EXERCISE REQUIREMENTS
Each line from the first down to the one containing "### Current Issues" should be returned exactly as it appears below.

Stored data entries
══════

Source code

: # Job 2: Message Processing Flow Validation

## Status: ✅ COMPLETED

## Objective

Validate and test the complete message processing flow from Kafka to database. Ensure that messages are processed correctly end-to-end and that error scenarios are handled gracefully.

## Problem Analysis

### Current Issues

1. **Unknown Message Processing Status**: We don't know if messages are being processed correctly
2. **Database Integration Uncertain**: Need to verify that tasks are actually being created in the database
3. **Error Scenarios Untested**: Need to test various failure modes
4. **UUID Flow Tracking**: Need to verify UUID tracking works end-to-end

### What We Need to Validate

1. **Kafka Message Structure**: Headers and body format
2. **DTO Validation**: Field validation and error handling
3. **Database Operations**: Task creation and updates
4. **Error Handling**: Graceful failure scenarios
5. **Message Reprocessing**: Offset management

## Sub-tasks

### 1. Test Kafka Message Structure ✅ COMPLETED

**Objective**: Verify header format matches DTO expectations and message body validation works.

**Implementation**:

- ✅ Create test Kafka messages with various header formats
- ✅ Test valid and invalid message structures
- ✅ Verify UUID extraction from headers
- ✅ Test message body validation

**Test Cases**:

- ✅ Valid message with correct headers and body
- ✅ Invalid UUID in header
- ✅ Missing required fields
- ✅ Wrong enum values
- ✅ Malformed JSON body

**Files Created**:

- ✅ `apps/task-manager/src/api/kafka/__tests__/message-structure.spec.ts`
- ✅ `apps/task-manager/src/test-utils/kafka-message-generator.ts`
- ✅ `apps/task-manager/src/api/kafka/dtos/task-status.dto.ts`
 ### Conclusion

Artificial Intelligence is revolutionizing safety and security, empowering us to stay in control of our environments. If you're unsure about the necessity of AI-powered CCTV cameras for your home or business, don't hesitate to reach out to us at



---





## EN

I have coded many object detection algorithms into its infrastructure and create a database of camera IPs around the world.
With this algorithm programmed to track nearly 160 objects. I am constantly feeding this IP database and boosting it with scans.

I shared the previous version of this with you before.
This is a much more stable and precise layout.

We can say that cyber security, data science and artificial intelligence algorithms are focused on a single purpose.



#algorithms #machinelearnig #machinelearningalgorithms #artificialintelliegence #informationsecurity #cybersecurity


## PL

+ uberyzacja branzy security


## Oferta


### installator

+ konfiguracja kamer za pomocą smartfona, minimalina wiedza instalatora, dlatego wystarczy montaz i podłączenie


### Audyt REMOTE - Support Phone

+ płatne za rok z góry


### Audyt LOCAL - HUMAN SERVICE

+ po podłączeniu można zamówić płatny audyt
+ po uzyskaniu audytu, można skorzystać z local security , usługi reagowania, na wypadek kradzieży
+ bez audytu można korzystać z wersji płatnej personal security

══════

SOLUTION BELOW
Source code

: # Job 2: Message Processing Flow Validation

## Status: ✅ COMPLETED

## Objective

Validate and test the complete message processing flow from Kafka to database. Ensure that messages are processed correctly end-to-end and that error scenarios are handled gracefully.

## Problem Analysis

### Current Issues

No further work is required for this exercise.